Beklagter wegen unerlaubten Erwerbs von Marihuana verurteilt

Der Beklagte war Mieter einer im Eigentum der Klägerin stehenden Wohnung. Diese Wohnung wurde Ende Juni 2013 aufgrund eines richterlichen Beschlusses durchsucht, der auf den Verdacht des unerlaubten Handeltreibens mit Betäubungsmitteln in nicht geringer Menge (§ 29a Abs. 1 Nr. 2 BtMG) im Tatzeitraum Januar bis Oktober 2012 gestützt war.

Von diesem Tatvorwurf wurde der Beklagte später rechtskräftig freigesprochen. Im Rahmen der Durchsuchung waren allerdings 26 Gramm Marihuana aufgefunden und sichergestellt worden.
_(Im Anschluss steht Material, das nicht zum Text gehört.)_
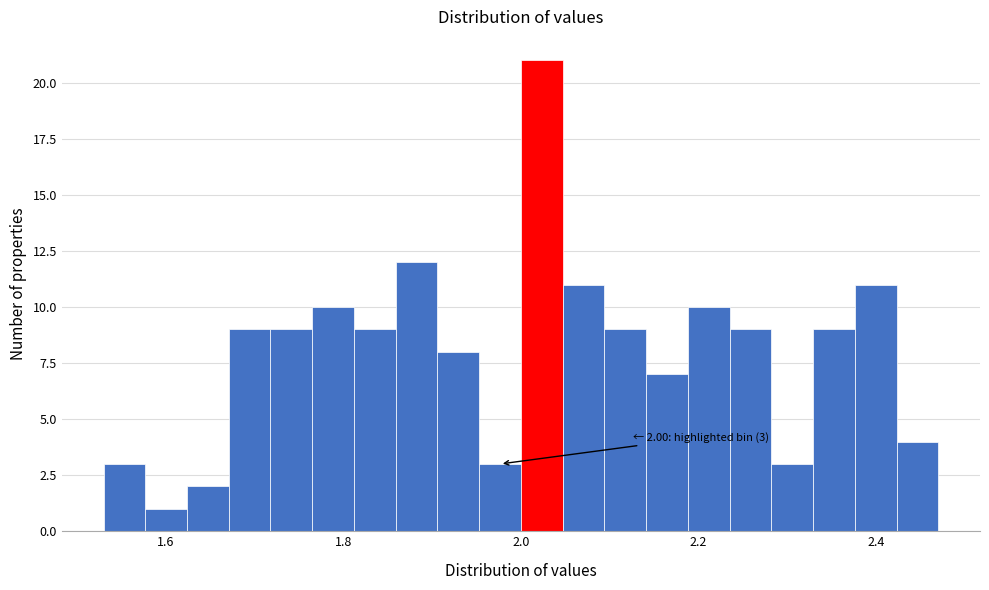

Around what value on the x-axis is the tallest bar? Give the approximate position of its centre, as read against the axis.

2.02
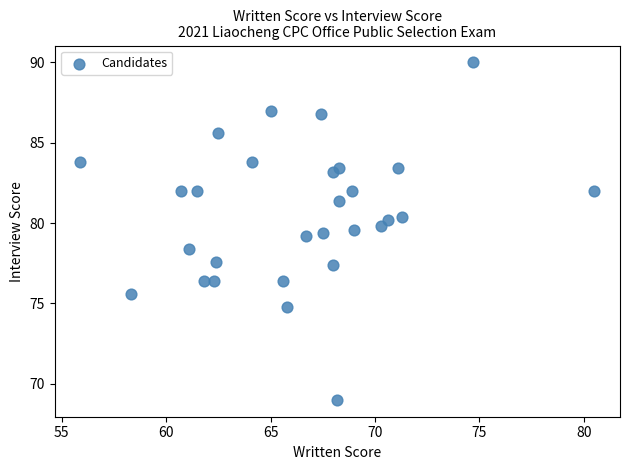

What is the range of Y values (max minus min)?

21.0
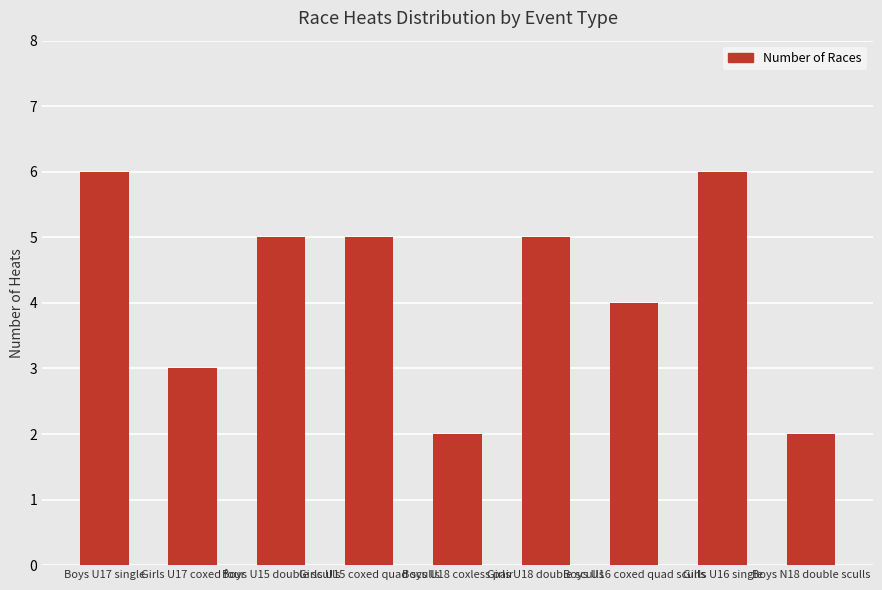

Reading right to left, list all the values displayed in this chart.

2	6	4	5	2	5	5	3	6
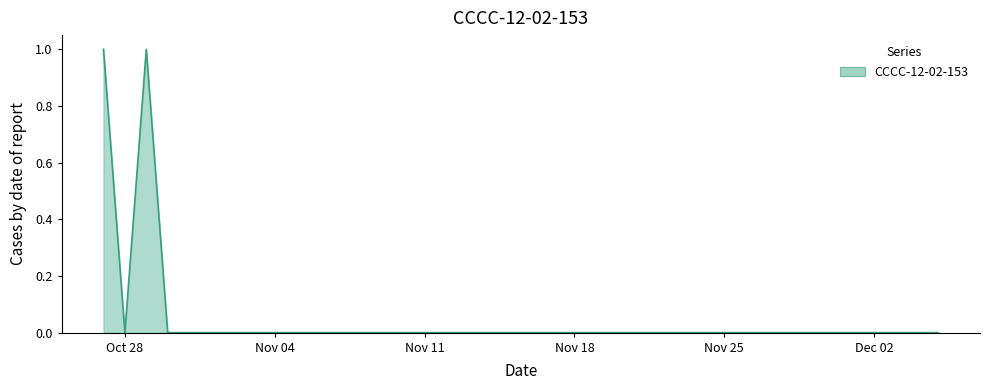

How many lines are shown in the chart?

1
Insoweit wurde der Beklagte gemäß § 29 Abs. 1 S. 1 Nr.1 BtMG wegen vorsätzlichen unerlaubten Erwerbs von Betäubungsmitteln zu einer Freiheitsstrafe von drei Monaten verurteilt.

Beim Vollzug des Durchsuchungsbeschlusses wurde die Wohnungseingangstür von den Polizeikräften aufgebrochen und beschädigt. Der Klägerin sind Kosten in Höhe von 1.570,92 € für die Reparatur der Tür entstanden.

BGH: Grenzen des vertragsgemäßen Gebrauchs wurden überschritten

Nach Auffassung des BGH hat der Beklagte – jedenfalls auf der Grundlage der insoweit maßgebenden tatsächlichen Feststellungen der Instanzgerichte – die der Vermieterin entstandenen Schäden nicht verursacht. Zwar habe der Beklagte mit der Aufbewahrung von 26 Gramm Marihuana in der Wohnung die Grenzen vertragsgemäßen Gebrauchs überschritten und seine gegenüber dem Vermieter bestehende mietvertragliche Obhutspflicht verletzt.

Ebenso wie den Vermieter verpflichtet das Mietverhältnis aus § 535 BGB seinem Inhalt nach auch den Mieter zur Rücksicht auf die Rechte, Rechtsgüter und Interessen seines Vertragspartners (§ 241 Abs. 2 BGB). Aufgrund dessen habe ein Mieter die Mietsache schonend und pfleglich zu behandeln und bei ihrer Benutzung alles zu unterlassen, was zu einer – von dem ihm zustehenden vertragsgemäßen Verbrauch nicht umfassten – Verschlechterung oder einem Schaden an dieser führen könne.

Im vorliegenden Fall fehlte es aber an der erforderlichen Kausalität im Sinne einer „conditio sine qua non“ zwischen der allein feststellbaren Pflichtverletzung – Aufbewahrung von 26 g Marihuana in der Wohnung im Juni 2013 – und den bei der Durchsuchung entstandenen Schäden. Die Aufbewahrung der Drogen kann hinweg gedacht werden, ohne dass der Erfolg (die beschädigte Tür) entfiele. Eine Ersatzpflicht des Beklagten sei deshalb – auch nach den Vorschriften über unerlaubte Handlungen nach § 823 BGB – ausgeschlossen.